## [Assignment]
Copy each line of the data below in which the word "state" can be found.
======== Records for the task ========
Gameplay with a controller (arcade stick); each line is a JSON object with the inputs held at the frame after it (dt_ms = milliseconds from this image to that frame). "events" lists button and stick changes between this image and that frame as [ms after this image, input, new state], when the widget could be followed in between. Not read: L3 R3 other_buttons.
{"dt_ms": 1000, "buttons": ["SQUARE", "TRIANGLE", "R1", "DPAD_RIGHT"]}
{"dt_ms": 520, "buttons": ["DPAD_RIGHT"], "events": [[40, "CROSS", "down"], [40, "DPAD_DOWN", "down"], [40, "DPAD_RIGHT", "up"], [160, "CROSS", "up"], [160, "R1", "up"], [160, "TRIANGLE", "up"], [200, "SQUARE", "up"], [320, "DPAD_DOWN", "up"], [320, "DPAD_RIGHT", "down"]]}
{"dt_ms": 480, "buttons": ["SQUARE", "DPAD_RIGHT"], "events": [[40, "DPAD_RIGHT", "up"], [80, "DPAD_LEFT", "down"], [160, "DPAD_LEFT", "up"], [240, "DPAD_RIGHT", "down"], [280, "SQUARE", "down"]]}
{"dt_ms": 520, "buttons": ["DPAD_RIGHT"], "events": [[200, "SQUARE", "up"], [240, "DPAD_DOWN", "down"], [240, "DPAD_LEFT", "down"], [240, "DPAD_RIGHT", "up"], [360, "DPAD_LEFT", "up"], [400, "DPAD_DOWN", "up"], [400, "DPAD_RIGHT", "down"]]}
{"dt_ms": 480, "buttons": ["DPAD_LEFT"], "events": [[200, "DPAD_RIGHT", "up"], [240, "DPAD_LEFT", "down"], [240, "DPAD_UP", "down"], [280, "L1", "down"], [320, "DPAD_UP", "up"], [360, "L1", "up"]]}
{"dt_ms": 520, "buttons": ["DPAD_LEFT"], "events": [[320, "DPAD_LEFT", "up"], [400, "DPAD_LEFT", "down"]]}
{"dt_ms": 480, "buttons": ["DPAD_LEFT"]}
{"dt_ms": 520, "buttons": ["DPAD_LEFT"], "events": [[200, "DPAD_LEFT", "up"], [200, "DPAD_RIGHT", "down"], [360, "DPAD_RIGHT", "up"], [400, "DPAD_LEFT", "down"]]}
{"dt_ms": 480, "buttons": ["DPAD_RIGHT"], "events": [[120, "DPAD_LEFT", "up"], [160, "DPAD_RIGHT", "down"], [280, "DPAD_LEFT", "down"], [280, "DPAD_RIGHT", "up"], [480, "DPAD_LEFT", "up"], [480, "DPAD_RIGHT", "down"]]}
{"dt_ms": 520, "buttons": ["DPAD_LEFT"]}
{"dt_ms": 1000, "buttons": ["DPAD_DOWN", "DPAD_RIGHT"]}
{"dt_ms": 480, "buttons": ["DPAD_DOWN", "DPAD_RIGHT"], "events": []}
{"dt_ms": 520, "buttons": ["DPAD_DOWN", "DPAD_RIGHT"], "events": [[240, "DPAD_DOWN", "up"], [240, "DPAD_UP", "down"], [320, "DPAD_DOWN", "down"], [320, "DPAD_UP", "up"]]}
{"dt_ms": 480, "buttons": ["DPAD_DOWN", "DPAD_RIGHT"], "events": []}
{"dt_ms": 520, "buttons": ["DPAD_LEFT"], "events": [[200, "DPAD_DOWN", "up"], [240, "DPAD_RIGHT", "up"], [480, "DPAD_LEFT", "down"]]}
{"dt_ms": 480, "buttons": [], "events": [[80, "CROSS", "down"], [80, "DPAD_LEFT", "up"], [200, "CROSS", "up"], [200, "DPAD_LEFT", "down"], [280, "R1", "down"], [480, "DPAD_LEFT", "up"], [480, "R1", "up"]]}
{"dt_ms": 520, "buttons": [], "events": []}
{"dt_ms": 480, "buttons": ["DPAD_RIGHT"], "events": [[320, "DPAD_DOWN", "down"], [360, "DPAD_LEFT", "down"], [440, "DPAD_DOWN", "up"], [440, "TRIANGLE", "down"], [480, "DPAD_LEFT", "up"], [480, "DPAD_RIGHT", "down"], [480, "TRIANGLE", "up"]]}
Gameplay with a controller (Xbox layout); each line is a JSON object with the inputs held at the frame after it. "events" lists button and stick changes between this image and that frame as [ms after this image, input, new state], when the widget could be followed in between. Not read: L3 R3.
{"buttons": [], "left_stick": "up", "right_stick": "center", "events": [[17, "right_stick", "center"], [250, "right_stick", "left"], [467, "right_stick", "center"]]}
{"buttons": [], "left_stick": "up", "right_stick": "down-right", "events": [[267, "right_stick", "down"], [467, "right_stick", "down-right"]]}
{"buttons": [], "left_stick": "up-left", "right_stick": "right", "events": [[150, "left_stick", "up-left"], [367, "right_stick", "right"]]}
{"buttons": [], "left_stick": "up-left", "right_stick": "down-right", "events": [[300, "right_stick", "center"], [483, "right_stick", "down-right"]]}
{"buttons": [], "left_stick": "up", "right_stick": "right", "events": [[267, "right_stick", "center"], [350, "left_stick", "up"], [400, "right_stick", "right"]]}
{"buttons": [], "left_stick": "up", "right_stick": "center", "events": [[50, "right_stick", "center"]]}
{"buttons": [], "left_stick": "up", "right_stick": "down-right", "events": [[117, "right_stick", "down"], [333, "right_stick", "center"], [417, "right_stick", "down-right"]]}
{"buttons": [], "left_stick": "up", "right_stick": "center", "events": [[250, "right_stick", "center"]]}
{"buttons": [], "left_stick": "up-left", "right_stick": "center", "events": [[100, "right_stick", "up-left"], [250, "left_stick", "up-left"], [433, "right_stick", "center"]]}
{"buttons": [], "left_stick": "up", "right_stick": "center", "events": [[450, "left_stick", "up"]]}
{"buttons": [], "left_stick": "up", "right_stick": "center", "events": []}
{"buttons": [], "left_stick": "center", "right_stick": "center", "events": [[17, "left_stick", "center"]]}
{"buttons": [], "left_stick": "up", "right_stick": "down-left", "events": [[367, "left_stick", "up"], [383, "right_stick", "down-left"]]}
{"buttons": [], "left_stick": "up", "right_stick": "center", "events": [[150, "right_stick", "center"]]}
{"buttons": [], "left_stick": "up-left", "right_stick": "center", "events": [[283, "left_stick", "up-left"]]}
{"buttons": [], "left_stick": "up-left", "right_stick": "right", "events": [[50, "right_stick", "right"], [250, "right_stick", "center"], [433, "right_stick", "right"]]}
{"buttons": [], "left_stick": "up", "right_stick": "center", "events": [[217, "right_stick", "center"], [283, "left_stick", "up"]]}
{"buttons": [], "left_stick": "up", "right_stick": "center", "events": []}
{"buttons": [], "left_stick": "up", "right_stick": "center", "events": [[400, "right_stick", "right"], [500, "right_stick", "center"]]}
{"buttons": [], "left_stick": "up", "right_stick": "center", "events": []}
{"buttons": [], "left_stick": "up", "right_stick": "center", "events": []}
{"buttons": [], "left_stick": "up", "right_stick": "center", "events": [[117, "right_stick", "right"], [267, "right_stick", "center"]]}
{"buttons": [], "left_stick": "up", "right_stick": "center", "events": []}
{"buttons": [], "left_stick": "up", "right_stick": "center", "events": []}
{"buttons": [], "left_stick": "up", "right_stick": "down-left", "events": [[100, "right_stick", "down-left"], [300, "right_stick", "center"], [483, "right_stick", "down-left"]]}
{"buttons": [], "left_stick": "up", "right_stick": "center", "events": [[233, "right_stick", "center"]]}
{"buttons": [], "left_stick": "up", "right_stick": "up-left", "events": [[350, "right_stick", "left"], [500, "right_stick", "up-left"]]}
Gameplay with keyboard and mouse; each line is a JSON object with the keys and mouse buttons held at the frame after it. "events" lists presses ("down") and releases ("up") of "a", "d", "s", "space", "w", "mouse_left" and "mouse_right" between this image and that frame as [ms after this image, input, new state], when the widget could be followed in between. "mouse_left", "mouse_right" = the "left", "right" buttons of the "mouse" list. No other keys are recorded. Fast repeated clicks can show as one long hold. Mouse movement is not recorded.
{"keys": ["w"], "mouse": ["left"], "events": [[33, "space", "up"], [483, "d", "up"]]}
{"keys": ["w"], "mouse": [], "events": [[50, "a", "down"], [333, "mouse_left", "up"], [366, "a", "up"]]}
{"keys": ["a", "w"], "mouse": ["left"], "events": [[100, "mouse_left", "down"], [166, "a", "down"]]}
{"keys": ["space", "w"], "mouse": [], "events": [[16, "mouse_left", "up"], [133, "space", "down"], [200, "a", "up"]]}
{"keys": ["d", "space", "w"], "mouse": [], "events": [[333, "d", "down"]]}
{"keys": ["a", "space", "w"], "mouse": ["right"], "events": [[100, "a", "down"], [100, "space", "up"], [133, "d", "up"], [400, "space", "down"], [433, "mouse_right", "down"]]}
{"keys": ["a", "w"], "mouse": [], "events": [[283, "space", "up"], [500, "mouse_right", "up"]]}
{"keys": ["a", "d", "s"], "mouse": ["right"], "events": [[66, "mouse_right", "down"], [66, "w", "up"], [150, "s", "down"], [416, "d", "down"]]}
========
## [Written answer]
Gameplay with a controller (arcade stick); each line is a JSON object with the inputs held at the frame after it (dt_ms = milliseconds from this image to that frame). "events" lists button and stick changes between this image and that frame as [ms after this image, input, new state], when the widget could be followed in between. Not read: L3 R3 other_buttons.
Gameplay with a controller (Xbox layout); each line is a JSON object with the inputs held at the frame after it. "events" lists button and stick changes between this image and that frame as [ms after this image, input, new state], when the widget could be followed in between. Not read: L3 R3.
Gameplay with keyboard and mouse; each line is a JSON object with the keys and mouse buttons held at the frame after it. "events" lists presses ("down") and releases ("up") of "a", "d", "s", "space", "w", "mouse_left" and "mouse_right" between this image and that frame as [ms after this image, input, new state], when the widget could be followed in between. "mouse_left", "mouse_right" = the "left", "right" buttons of the "mouse" list. No other keys are recorded. Fast repeated clicks can show as one long hold. Mouse movement is not recorded.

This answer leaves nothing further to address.